- [Lesetext]
□ □ □
Die GRÜNEN im Rat regen darüber hinaus an zu prüfen, 

  •  

    ob durch die von SPD und CDU beschlossene Sexsteuer Prostituierte in die Wohnbereiche der Nordstadt verdrängt 

     
  •  

    und ob die Ziele von der Einführung der Ravensberger Straße im Jahr 2005 – bessere Kontroll- und Einwirkungsmöglichkeit auf die Straßenprostitution, Schutz der umliegenden Wohnbebauung vor einer Ausweitung der Verrichtung sowie Erhöhung der Sicherheit für die Prostituierten – am jetzigen Standort noch erreicht werden können. Polizei und die Prostituierten-Beratungsstelle KOBER sind die richtigen Partner für diese Frage.

     

Fazit

Große Worte zu Recht, Ordnung und konsequentem Durchgreifen in der Nordstadt sind in Mode bei SPD und CDU. Dass Ordnungsdezernent Wilhelm Steitz die ordnungspolitischen Instrumente bündelte und deshalb die Vermieter und Eigentümer gezwungen werden, Problemhäuser bis zur Herstellung menschenwürdiger Wohnbedingungen leer zu ziehen, heftet man sich nur zu gern selbst an die Brust - und unterschlägt dabei, dass der GRÜNE Ordnungsdezernent die entscheidenden Schritte eingeleitet und umgesetzt hat.

Wer der Nordstadt wirklich helfen will, versetzt sich in die Lage der Schwächsten und verbessert deren Lage.
□ □ □
- [Auszug des Datensatzes]
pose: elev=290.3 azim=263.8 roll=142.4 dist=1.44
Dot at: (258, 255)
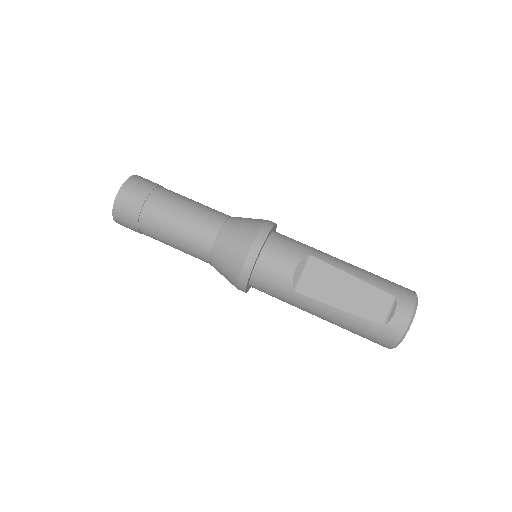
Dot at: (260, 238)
□ □ □
Beantworte die folgenden Fragen zum Lesetext:
1. In welchem Jahr wurde die Ravensberger Straße eingeführt?
2. Wer ist laut dem Lesetext der richtige Partner für die Frage nach den Zielen am jetzigen Standort?
3. Welcher Ordnungsdezernent bündelte die ordnungspolitischen Instrumente?

- [Richtige Lösung]
1. Im Jahr 2005.
2. Die Polizei und die Prostituierten-Beratungsstelle KOBER.
3. Wilhelm Steitz.